The full API documentation has been split into individual modules for easier reading. Please refer to the `docs/` directory:

- [Workbook API](docs/01_workbook.md)
- [Worksheet API](docs/02_worksheet.md)
- [Cell & Range API](docs/03_cell_range.md)
- [Styles API](docs/04_styles.md)
- [Data Validation API](docs/05_data_validation.md)
- [Tables (ListObjects) API](docs/06_tables.md)
- [Pivot Tables API](docs/07_pivot_tables.md)
- [Rich Text API](docs/08_rich_text.md)
- [Async Operations API](docs/09_async_operations.md)
- [Conditional Formatting API](docs/10_conditional_formatting.md)
- [Streams I/O API](docs/11_streams.md)
- [Charts API](docs/12_charts.md)
- [Page Setup & Printing API](docs/13_page_setup.md)
- [Images & Shapes API](docs/14_images_and_shapes.md)
- [Formula Engine API](docs/15_formula_engine.md)
- [Comments & Threaded Comments API](docs/16_comments.md)
- [Encryption & Protection API](docs/17_encryption.md)
- [Pandas Integration API](docs/18_pandas.md)

---

## Performance

`pyopenxlsx` is built for speed. By leveraging the C++ OpenXLSX-NX engine and providing optimized bulk operations, it significantly outperforms pure-Python alternatives.
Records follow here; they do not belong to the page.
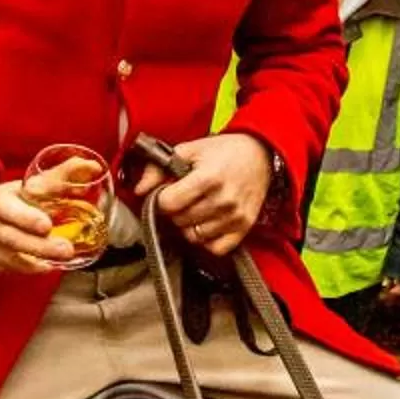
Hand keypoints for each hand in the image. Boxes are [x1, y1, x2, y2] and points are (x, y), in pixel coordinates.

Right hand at [0, 171, 76, 276]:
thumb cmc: (15, 197)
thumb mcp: (32, 183)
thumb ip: (63, 175)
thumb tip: (92, 166)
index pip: (7, 209)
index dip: (25, 217)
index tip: (47, 225)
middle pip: (10, 237)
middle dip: (39, 246)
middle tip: (66, 249)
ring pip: (10, 258)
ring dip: (37, 260)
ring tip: (61, 260)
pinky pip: (11, 269)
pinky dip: (31, 269)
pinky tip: (48, 266)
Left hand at [130, 132, 272, 259]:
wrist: (260, 154)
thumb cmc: (224, 151)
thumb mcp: (189, 149)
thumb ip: (158, 167)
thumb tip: (139, 189)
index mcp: (208, 178)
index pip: (168, 204)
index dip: (162, 198)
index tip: (168, 192)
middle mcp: (223, 200)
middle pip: (179, 221)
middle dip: (175, 210)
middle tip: (183, 198)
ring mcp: (235, 217)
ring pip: (194, 237)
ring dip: (189, 225)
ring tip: (195, 208)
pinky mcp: (243, 228)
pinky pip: (215, 249)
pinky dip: (206, 240)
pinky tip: (206, 223)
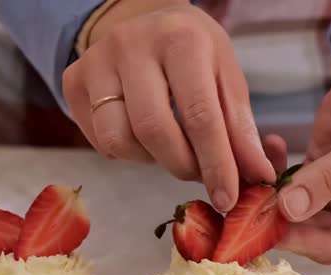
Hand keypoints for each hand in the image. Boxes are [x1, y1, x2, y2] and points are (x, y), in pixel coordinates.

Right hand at [62, 0, 275, 211]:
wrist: (143, 22)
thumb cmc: (192, 53)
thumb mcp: (225, 77)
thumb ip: (240, 128)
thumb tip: (258, 176)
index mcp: (180, 39)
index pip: (199, 115)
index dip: (215, 164)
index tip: (227, 197)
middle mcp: (131, 45)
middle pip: (153, 131)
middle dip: (182, 166)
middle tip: (198, 173)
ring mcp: (95, 63)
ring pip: (118, 140)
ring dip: (151, 160)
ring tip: (169, 146)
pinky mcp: (73, 82)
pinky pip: (99, 140)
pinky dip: (127, 152)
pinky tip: (142, 135)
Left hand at [276, 1, 330, 264]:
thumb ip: (328, 181)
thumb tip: (287, 209)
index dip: (304, 242)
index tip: (271, 230)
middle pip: (311, 234)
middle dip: (279, 220)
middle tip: (246, 207)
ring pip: (293, 212)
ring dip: (270, 196)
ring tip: (251, 178)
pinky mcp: (315, 178)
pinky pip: (287, 184)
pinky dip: (274, 168)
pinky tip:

> **Note**: The following benchmarks were recorded on an Apple Silicon (arm64) M-series processor, comparing `pyopenxlsx` v1.3.1 against `openpyxl`.

### Benchmarks (pyopenxlsx vs openpyxl)

| Scenario | pyopenxlsx | openpyxl | Speedup |
| :--- | :--- | :--- | :--- |
| **Load File** (20,000 cells) | **~2.5ms** | ~169.0ms | **67x** |
| **Single Read** (1 cell in large doc) | **~4.4ms** | ~181.7ms | **41x** |
| **Bulk Read / Iterate** (20,000 cells) | **~10.0ms** | ~136.3ms* | **13.6x** |
| **Write Small** (1,000 cells) | **~3.5ms** | ~8.0ms | **2.2x** |
| **Write Large** (50,000 cells) | **~95.1ms** | ~316.9ms | **3.3x** |
| **Bulk Write Large** (50,000 cells, numpy/range) | **~17.4ms** | N/A | **18.2x** |
| **Extreme Write** (1,000,000 cells) | **~567ms** | ~6,172ms | **10.8x** |
| **Bulk Write Extreme** (1,000,000 cells, numpy) | **~330ms** | N/A | **18.7x** |

*\* `openpyxl` bulk read timed using `values_only=True`.*

### Resource Usage (1,000,000 cells)

| Library | Execution Time | Memory Delta | CPU Load |
| :--- | :--- | :--- | :--- |
| **pyopenxlsx** (bulk write) | **~0.33s** | ~200 MB | ~99% |
| **openpyxl** | ~6.17s | ~600 MB* | ~99% |

> [!NOTE]
> *Memory delta for `openpyxl` can be misleading due to Python's garbage collection timing during the benchmark. However, `pyopenxlsx` consistently shows lower memory pressure for bulk operations as data is handled primarily in C++.

### Why is it faster?
1. **C++ Foundation**: Core operations happen in highly optimized C++. Recent updates eliminated `shared_ptr` heap allocations and deep copies for zero-allocation performance during high-throughput tasks.
2. **Reduced Object Overhead**: `pyopenxlsx` minimizes the creation of many Python `Cell` objects during bulk operations.
3. **Efficient Memory Mapping**: Leverages the memory-efficient design of OpenXLSX-NX.
4. **Asynchronous I/O**: Key operations are available as non-blocking coroutines to maximize throughput in concurrent applications.

---

## Development

### Run Tests

```bash
# Run all tests
uv run pytest

# With coverage
uv run pytest --cov=src/pyopenxlsx --cov-report=term-missing
```

## License

BSD 3-Clause License.
The underlying OpenXLSX-NX library is licensed under the MIT License, and nanobind under a BSD-style license.